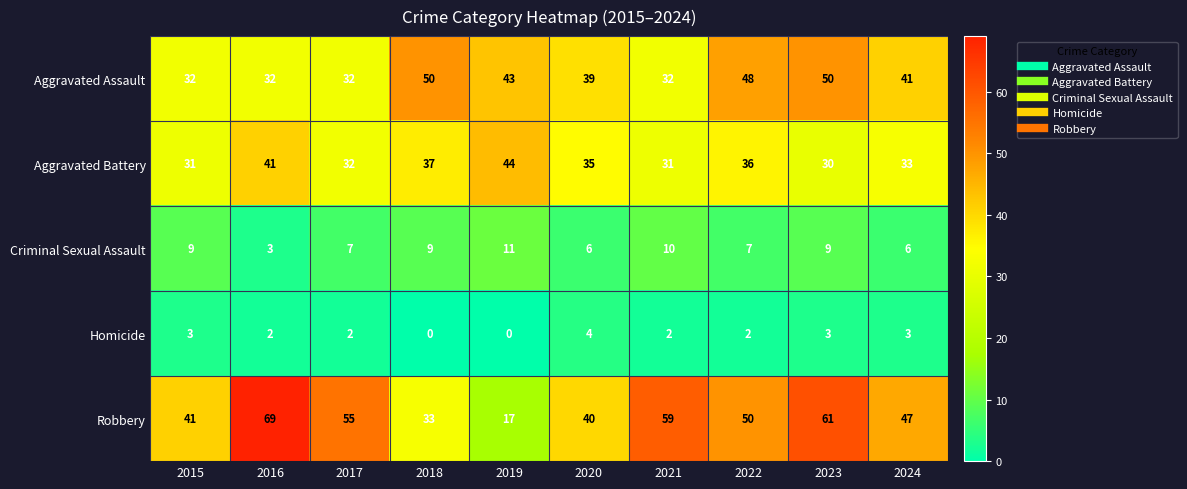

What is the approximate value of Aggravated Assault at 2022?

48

---

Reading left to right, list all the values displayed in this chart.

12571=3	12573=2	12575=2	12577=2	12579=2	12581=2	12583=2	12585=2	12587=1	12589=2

* * *

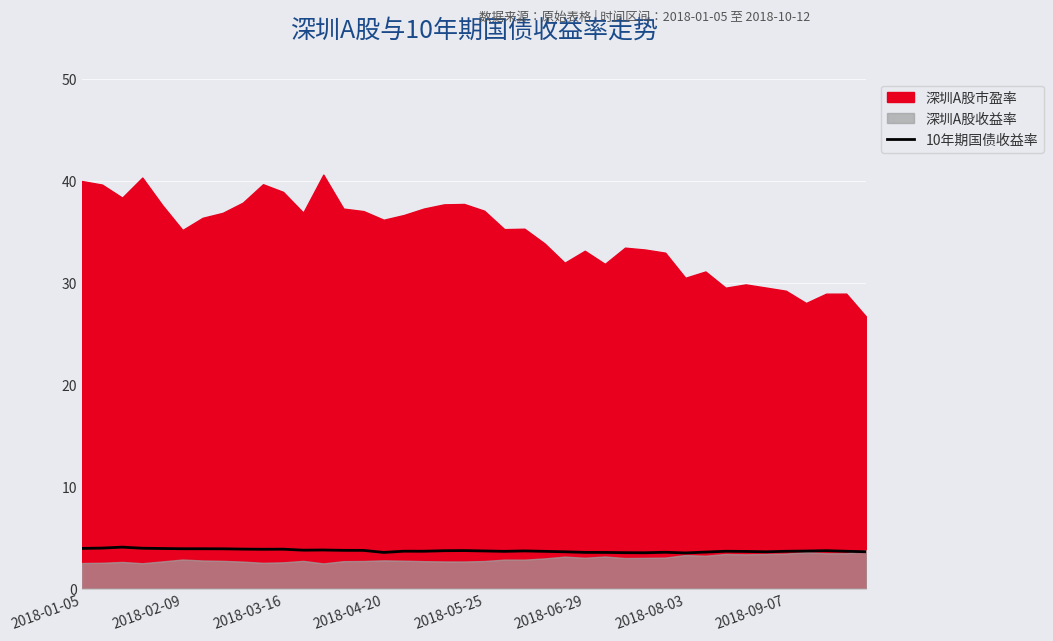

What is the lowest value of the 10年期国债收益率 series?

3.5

### WRITTEN TASK
Count the lines in the material above that contain the word "What". Reply with the number alone.

### EXPECTED ANSWER
2